Michael Jackson vira o maior artista dos Estados Unidos em 2026 e domina charts 17 anos após sua morte
19 de maio de 2026
Cinebiografia impulsiona explosão histórica de streams, vendas e execuções nas rádios
Dezessete anos após sua morte, Michael Jackson voltou oficialmente ao topo da indústria musical norte-americana. O Rei do Pop alcançou pela primeira vez o primeiro lugar da parada Billboard Artist 100, ranking que mede semanalmente os artistas mais populares dos Estados Unidos considerando streaming, execuções em rádio, vendas de músicas e álbuns.
O resultado acontece impulsionado pelo sucesso gigantesco da cinebiografia Michael, que reacendeu o interesse global pelo catálogo do artista.
Streams colocam Michael entre os maiores do planeta
Segundo dados da Luminate divulgados pela Billboard, o catálogo solo de Michael Jackson somou 161,2 milhões de streams oficiais sob demanda nos Estados Unidos durante a semana analisada. O número coloca o cantor atrás apenas de Drake e Morgan Wallen entre todos os artistas do país.
O impacto também aparece fora dos EUA. Nos últimos dias, Michael ultrapassou 91 milhões de ouvintes mensais no Spotify, rivalizando diretamente com os maiores nomes da música pop atual.
O maior destaque do ressurgimento é Billie Jean. A música alcançou o primeiro lugar da Billboard Global 200 pela primeira vez, tornando-se oficialmente a faixa mais ouvida do planeta nesta semana.
Outros clássicos também dispararam nas plataformas e charts globais, incluindo Beat It, Human Nature, Dirty Diana, Rock With You e Don’t Stop ‘Til You Get Enough.
Michael coloca seis músicas simultaneamente na Hot 100
O impacto da cinebiografia também levou Michael Jackson a um feito inédito na Billboard Hot 100.
O cantor emplacou simultaneamente seis músicas no ranking, o maior número da carreira.
Entre elas:
- “Billie Jean”
- “Human Nature”
- “Beat It”
- “Don’t Stop ’Til You Get Enough”
- “Dirty Diana”
- “Rock With You”
“Thriller” volta ao Top 5
Nos álbuns, o domínio também impressiona. Thriller retornou ao Top 5 da Billboard 200, enquanto Number Ones apareceu logo atrás. Outros discos clássicos também voltaram ao ranking, incluindo Off the Wall, Dangerous e Xscape.
Grande parte desse novo fenômeno vem diretamente do sucesso da cinebiografia Michael, que já se transformou em uma das maiores bilheterias do ano. O longa reacendeu discussões sobre a carreira, estética, dança, figurinos e principalmente sobre a força musical do catálogo de Michael Jackson.
O efeito acabou se espalhando também para The Jacksons, que retornaram ao Artist 100 graças ao aumento de buscas e reproduções relacionadas à trajetória do cantor.

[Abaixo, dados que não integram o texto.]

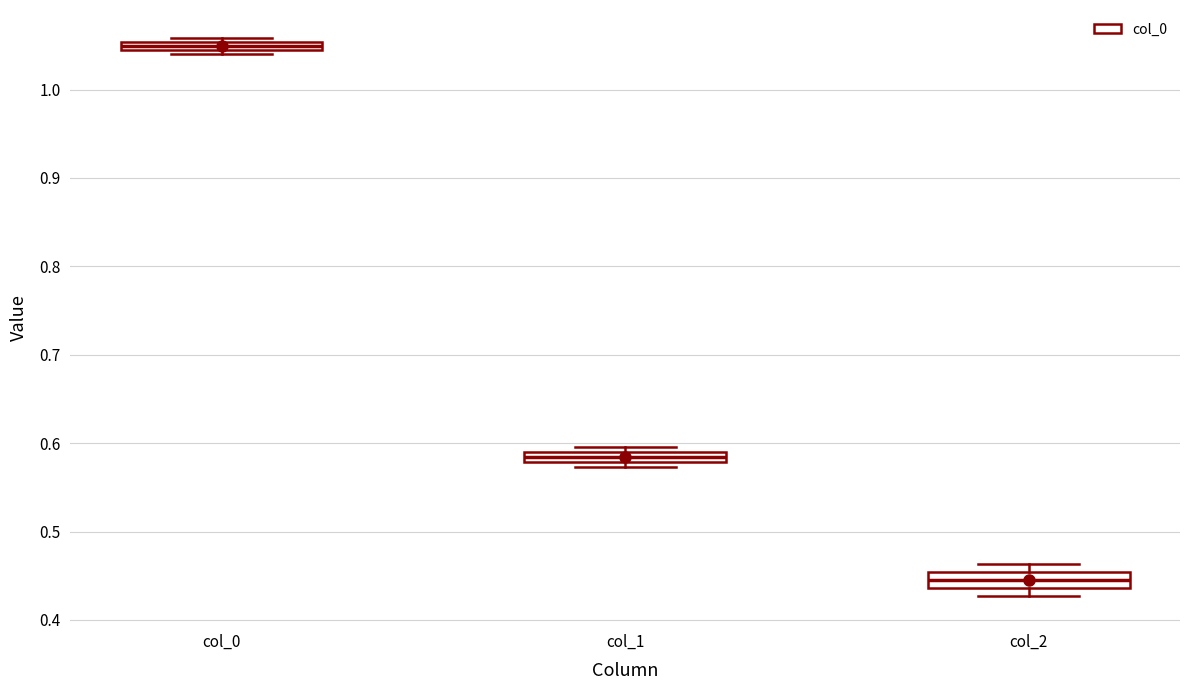

Where is the lower edge of the box for col_0 on the y-axis? The values are not printed on the chart, so give them approximately, as read against the axis.

1.04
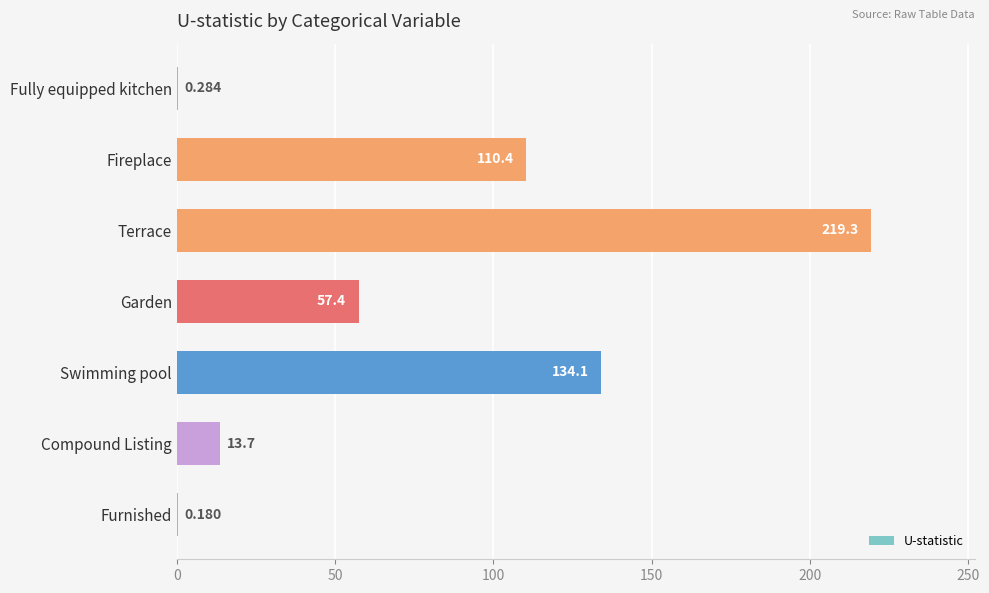

Does the chart contain stacked bars?

No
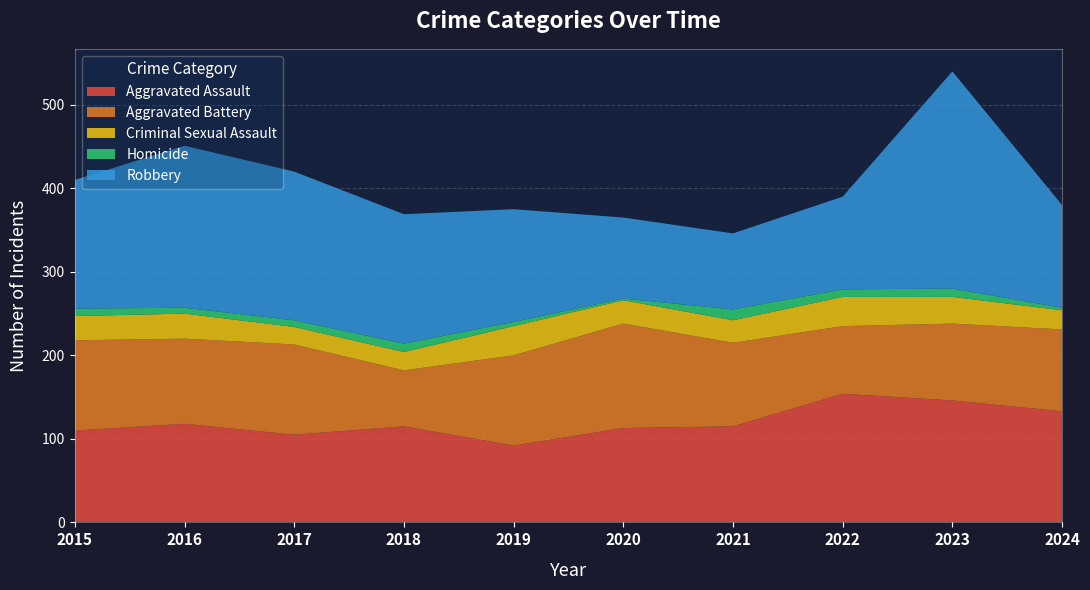

Reading left to right, transcribe all the data shown in this chart.

Aggravated Assault: 110	118	105	115	92	113	115	154	146	133
Aggravated Battery: 108	102	108	67	108	125	100	81	92	98
Criminal Sexual Assault: 29	30	21	22	35	28	27	35	32	23
Homicide: 9	7	8	10	5	2	13	9	10	3
Robbery: 154	194	178	155	135	97	91	111	260	123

Um catálogo que continua funcionando como música “nova”
Talvez o dado mais impressionante seja justamente esse: o catálogo de Michael Jackson hoje se comporta como o de um artista em plena atividade.
Quase duas décadas depois de sua morte, músicas lançadas entre os anos 70 e 80 voltaram ao centro da cultura pop global, dominando playlists, rádios, TikTok, charts e plataformas digitais como se tivessem acabado de ser lançadas.